## PETUNJUK LATIHAN
Salin kata demi kata bagian kutipan tentang kebebasan pers di Indonesia, mulai dari "Setelah runtuhnya rezim" sampai dengan "menjaga stabilitas negera.".

## KUTIPAN BACAAN
******************************

Setelah runtuhnya rezim diktator Soeharto yang
kemudian bersilih dengan reformasi, pers di Indonesia seakan kembali bangkit
dari kematian. Bagaimana tidak, bagi Orde Baru, pers dilihat bahkan dinilai
hanya semata sebagai alat pemerintah dengan dalih menjaga stabilitas negera.
Namun, alih-alih menjaga stabilitas negara, justru dengan keadaan yang demikian
Indonesia ibarat mengandung berbagai permasalahan yang kemudian baru dapat
dimuntahkan pada titik jenuh yang paling menjengahkan.
Lantas, dengan berbagai peluh dan perjuangan,
akhirnya pers mampu menggaet lagi kebebasan mereka sebagai agen perubahan sosial
masyarakat atau juga kita kenal dengan istilah institusi sosial. Terus
berkembang beriringan dengan perkembangan demokrasi, pers yang hingga dewasa
ini dijamin kebebasannya makin leluasa dalam memberitakan berbagai hal utamanya
pemerintah. Tak ada lagi pembredelan paksa, jika-jika ditemukan sejumput
kalimat atau sepenggal kata-kata yang melaporkan bahwa pemerintah tak berjalan
sesuai dengan relnya, seperti Orde Baru dulu. Bahkan lebih dari itu, semakin
dewasa kebebasan pers dikandung dalam badan, justru mereka semakin longgar
dalam pemeberitaannya.

******************************

## BAHAN EKSTRAKSI
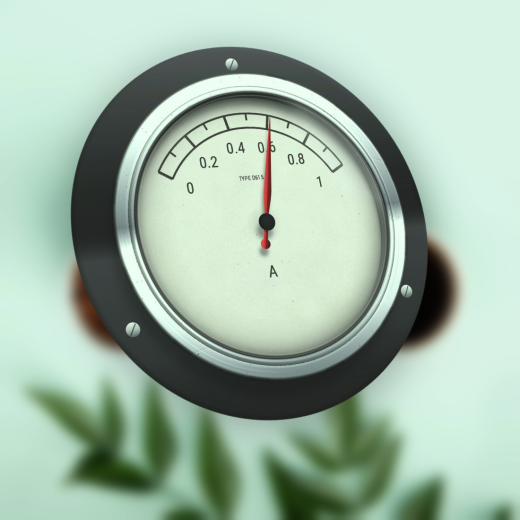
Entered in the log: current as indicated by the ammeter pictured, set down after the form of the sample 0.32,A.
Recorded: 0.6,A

******************************

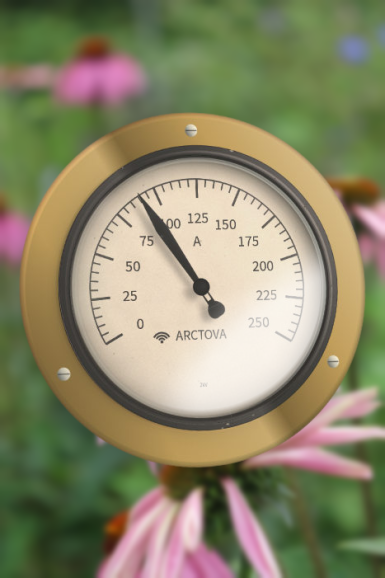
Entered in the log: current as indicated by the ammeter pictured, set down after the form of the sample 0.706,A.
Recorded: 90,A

******************************

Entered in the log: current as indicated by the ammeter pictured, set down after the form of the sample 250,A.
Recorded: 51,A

******************************

## KOTAK JAWABAN
Setelah runtuhnya rezim diktator Soeharto yang
kemudian bersilih dengan reformasi, pers di Indonesia seakan kembali bangkit
dari kematian. Bagaimana tidak, bagi Orde Baru, pers dilihat bahkan dinilai
hanya semata sebagai alat pemerintah dengan dalih menjaga stabilitas negera.